LeetCode 1641: Count Sorted Vowel Strings

Explanation

To solve this problem, we can use dynamic programming. We can maintain a 2D array dp where dp[i][j] represents the number of valid strings of length i+1 ending with the vowel at index j (0-indexed) in the vowels array ['a', 'e', 'i', 'o', 'u']. We can calculate the values in the dp array iteratively based on the previous values.

At each step, the number of valid strings ending with a vowel at index j is the sum of the number of valid strings ending with a vowel at index j or any vowel before it. This is because the strings are required to be lexicographically sorted.

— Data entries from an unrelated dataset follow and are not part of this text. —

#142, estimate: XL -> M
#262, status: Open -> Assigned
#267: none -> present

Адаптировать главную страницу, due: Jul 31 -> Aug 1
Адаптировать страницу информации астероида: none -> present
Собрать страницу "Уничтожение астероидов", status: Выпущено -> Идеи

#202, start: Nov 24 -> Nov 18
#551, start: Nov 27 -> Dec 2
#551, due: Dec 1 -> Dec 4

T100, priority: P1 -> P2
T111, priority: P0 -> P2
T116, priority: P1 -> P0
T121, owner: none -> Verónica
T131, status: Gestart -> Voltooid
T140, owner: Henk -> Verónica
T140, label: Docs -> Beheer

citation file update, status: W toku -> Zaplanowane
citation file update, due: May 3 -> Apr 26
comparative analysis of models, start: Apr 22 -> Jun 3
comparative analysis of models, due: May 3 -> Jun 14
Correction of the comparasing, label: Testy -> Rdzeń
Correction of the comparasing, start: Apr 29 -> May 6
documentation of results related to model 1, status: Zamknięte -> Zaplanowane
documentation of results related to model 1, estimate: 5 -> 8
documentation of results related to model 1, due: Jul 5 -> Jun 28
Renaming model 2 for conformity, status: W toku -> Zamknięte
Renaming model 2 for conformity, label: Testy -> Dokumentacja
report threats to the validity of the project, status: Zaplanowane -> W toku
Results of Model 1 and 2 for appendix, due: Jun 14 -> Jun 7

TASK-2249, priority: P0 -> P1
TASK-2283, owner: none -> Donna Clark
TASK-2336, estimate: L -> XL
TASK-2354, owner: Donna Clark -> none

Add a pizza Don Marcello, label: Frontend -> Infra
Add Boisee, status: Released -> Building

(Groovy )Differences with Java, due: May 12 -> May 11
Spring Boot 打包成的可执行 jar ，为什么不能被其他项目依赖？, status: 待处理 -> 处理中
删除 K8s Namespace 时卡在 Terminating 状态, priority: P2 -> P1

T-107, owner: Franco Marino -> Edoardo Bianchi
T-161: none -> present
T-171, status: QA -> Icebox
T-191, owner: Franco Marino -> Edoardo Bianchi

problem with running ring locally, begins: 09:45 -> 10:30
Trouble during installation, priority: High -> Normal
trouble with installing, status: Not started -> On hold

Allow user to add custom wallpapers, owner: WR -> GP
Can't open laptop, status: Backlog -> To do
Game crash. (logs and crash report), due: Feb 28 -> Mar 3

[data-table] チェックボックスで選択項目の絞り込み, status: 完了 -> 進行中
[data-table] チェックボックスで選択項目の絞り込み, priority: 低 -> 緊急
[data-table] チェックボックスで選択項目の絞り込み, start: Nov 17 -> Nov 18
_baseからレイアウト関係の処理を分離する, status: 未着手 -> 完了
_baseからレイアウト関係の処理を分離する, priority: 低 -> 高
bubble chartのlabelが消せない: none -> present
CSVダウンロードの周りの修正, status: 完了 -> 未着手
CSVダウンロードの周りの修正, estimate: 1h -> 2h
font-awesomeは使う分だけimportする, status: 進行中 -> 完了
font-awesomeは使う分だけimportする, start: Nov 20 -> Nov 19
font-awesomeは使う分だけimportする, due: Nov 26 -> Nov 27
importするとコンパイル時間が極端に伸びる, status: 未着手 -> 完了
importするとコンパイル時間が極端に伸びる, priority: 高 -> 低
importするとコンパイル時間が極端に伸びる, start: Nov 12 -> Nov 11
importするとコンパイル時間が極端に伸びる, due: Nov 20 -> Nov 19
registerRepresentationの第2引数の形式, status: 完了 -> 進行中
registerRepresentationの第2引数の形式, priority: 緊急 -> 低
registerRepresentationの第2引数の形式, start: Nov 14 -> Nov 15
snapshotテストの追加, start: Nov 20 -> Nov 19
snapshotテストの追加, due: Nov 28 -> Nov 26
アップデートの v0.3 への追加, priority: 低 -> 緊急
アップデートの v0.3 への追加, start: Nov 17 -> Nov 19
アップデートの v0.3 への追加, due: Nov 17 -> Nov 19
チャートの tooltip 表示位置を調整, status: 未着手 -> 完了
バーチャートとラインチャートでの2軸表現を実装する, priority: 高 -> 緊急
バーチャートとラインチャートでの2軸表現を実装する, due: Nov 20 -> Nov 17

Finally, we sum up the values in the last row of the dp array to get the total number of valid strings of length n.

Time complexity: O(n)
Space complexity: O(5n) = O(n)

class Solution {
    public int countVowelStrings(int n) {
        int[][] dp = new int[n][5];
        
        for (int i = 0; i < 5; i++) {
            dp[0][i] = 1;
        }
        
        for (int i = 1; i < n; i++) {
            for (int j = 0; j < 5; j++) {
                for (int k = 0; k <= j; k++) {
                    dp[i][j] += dp[i-1][k];
                }
            }
        }
        
        int result = 0;
        for (int i = 0; i < 5; i++) {
            result += dp[n-1][i];
        }
        
        return result;
    }
}